Wszystkie składowe są już z grubsza znane każdemu, kto czytał / oglądał jakiekolwiek pirackie opowieści. Główny bohater jest piratem, ale – jak się okazuje – piratem trochę mimo woli, piratem nie tyle z natury, co z przypadku. W dodatku ma sumienie, które przeszkadza mu na równi z prześladującym go pechem. A ściślej, nie tyle jego, co kogokolwiek, kto mu towarzyszy w jakichkolwiek wojażach. On zaś wychodzi z kolejnych opresji obronną ręką, zwykle w jednym, choć nieco pokiereszowanym kawałku.
Sekretem tej historii jest to samo, co stało się podwaliną (również komercyjnego) sukcesu serii „Piraci z Karaibów” – doskonale wyważone ogrywanie konwencji. Tam również główni bohaterowie to dość nieklasyczni piraci, nieprzesadnie brutalni, w swoisty sposób bezczelni i bezkompromisowi, igrający z losem i z przeciwnikami, pakujący się co rusz w nowe kłopoty, ale i wychodzący z nich cało dzięki przypadkowości i niebywałemu szczęściu. Niepozbawieni szelmowskiego uroku, mocno romantyzujący własny fach, łaknący przygód, odkryć, skarbów… ale kierujący się swoistym kodeksem moralnym.
Lauffray rozumie estetykę pirackich opowieści i adaptuje je w zgrabny sposób na potrzeby współczesnej popkultury, gdzie nie potrzeba nam bohaterów szlachetnych, kryształowych, ale takich balansujących na granicy moralności, złoczyńców z przypadku, przestępców o gołębim sercu i z pragnieniem mimowolnego postępowania właściwie.
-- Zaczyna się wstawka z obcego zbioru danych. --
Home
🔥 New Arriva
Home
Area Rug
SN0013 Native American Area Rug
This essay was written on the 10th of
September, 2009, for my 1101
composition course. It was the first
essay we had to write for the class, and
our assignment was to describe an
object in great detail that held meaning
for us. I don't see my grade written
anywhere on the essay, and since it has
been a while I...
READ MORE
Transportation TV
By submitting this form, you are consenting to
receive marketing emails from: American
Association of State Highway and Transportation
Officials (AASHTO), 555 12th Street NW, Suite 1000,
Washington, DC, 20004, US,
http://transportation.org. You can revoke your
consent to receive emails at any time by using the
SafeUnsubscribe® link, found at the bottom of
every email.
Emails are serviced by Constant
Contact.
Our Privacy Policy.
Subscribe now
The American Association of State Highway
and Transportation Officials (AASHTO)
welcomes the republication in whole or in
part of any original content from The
Buduje w ramach tej opowieści swoisty piracki etos, nieco romantyczny, legitymizujący piractwo jako wypadkową okoliczności, jako podążanie za wolnością, niezależnością, w niesprawiedliwym, mocno segregującym ze względu na pochodzenie świecie, gdzie urodzenie determinuje większość losów… chyba że weźmie się sprawy w swoje ręce, wyrwie się z okowów cywilizowanego świata, w całej jego bezwzględności i sięgnie po swoje, po pragnienia, marzenia, potrzeby.
Lauffray jest tutaj autorem nie tylko adaptowanego z Howardowskiej prozy scenariusza, ale też rysunków i trzeba przyznać, że wywiązał się i z tego zakresu pracy znakomicie.
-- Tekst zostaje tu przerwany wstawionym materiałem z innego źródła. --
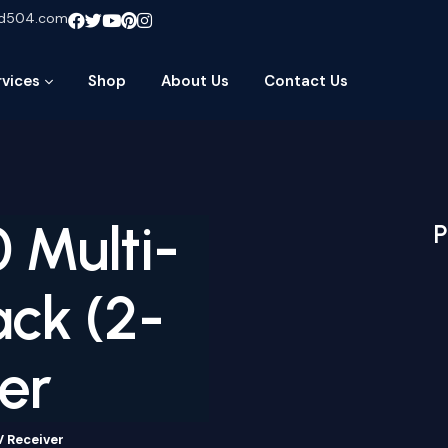
ud504.com
rvices
Shop
About Us
Contact Us
 Multi-
P
ck (2-
er
V Receiver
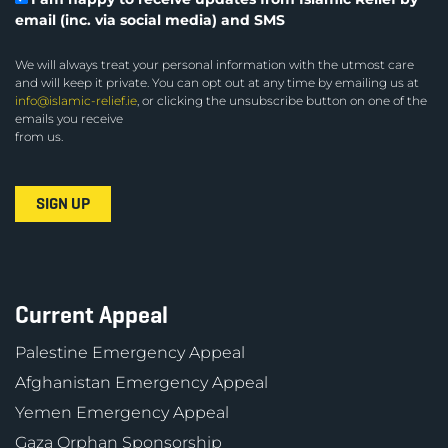
email (inc. via social media) and SMS
We will always treat your personal information with the utmost care
and will keep it private. You can opt out at any time by emailing us at
info@islamic-relief.ie
, or clicking the unsubscribe button on one of the
emails you receive
from us.
Current Appeal
Palestine Emergency Appeal
Afghanistan Emergency Appeal
Yemen Emergency Appeal
Gaza Orphan Sponsorship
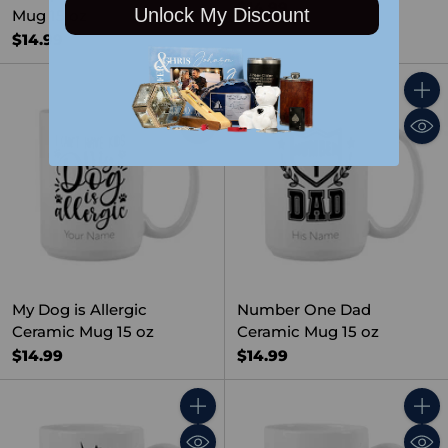
$14.99
Unlock My Discount
Mug 15 oz
$14.99
Quantity
Quant
My Dog is Allergic
Number One Dad
Ceramic Mug 15 oz
Ceramic Mug 15 oz
$14.99
$14.99
Quantity
Quant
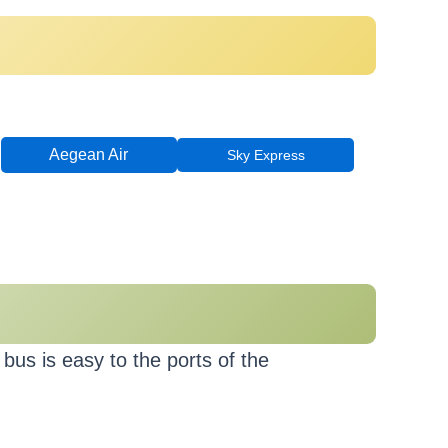
Aegean Air
Sky Express
bus is easy to the ports of the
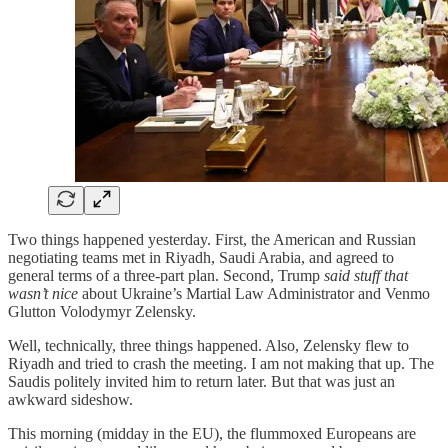
Two things happened yesterday. First, the American and Russian
negotiating teams met in Riyadh, Saudi Arabia, and agreed to
general terms of a three-part plan. Second, Trump
said stuff that
wasn’t nice
about Ukraine’s Martial Law Administrator and Venmo
Glutton Volodymyr Zelensky.
Well, technically, three things happened. Also, Zelensky flew to
Riyadh and tried to crash the meeting. I am not making that up. The
Saudis politely invited him to return later. But that was just an
awkward sideshow.
This morning (midday in the EU), the flummoxed Europeans are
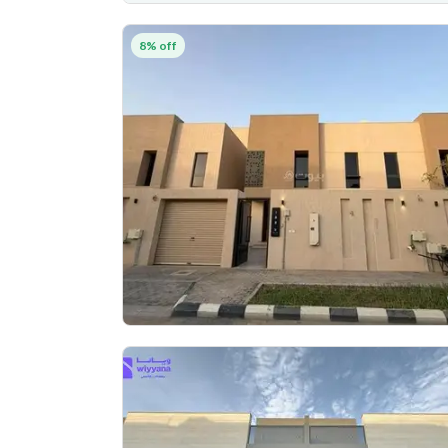
8% off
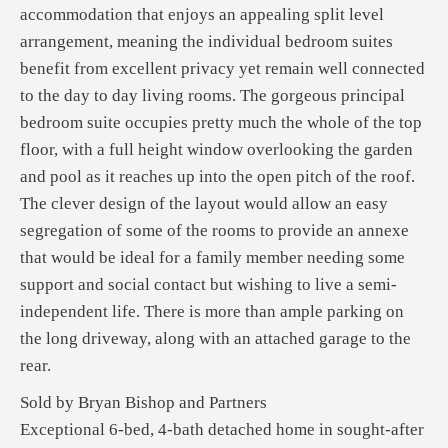
accommodation that enjoys an appealing split level
arrangement, meaning the individual bedroom suites
benefit from excellent privacy yet remain well connected
to the day to day living rooms. The gorgeous principal
bedroom suite occupies pretty much the whole of the top
floor, with a full height window overlooking the garden
and pool as it reaches up into the open pitch of the roof.
The clever design of the layout would allow an easy
segregation of some of the rooms to provide an annexe
that would be ideal for a family member needing some
support and social contact but wishing to live a semi-
independent life. There is more than ample parking on
the long driveway, along with an attached garage to the
rear.
Sold by Bryan Bishop and Partners
Exceptional 6-bed, 4-bath detached home in sought-after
Całość wpisuje się w staranną i szczegółową kreskę charakterystyczną dla frankofońskiego komiksu, ale też zachwyca pełnoplanszowymi scenami, imponującymi ujęciami morskich krętów i posępnej, tajemniczej wyspy. Jest w tych rysunkach odpowiedni dynamizm, jest potęga oceanu i krwiożerczość morskich (i nie tylko) bitew. Te rysunki, czasem wychodzące poza ramy pojedynczego kadru pozwalają się chłonąć i zachwycają pieczołowitością wykonania. To jeden z bardziej eleganckich, przepięknie narysowanych frankofonów, jakie miałem okazje czytać.
„Raven” to komiks – jak wspomniałem na wstępie – doskonały w swojej kategorii komiksu awanturniczo – przygodowego. Każdy, kto za dziecka marzył, by zostać piratem, odnajdzie tutaj nostalgię do własnych wspomnień i dziecięcych marzeń. Odnajdzie przygodę, egzotykę, tajemnicę.
Lost In Time zaprasza w niesamowitą podróż, której zwyczajnie nie warto przegapić.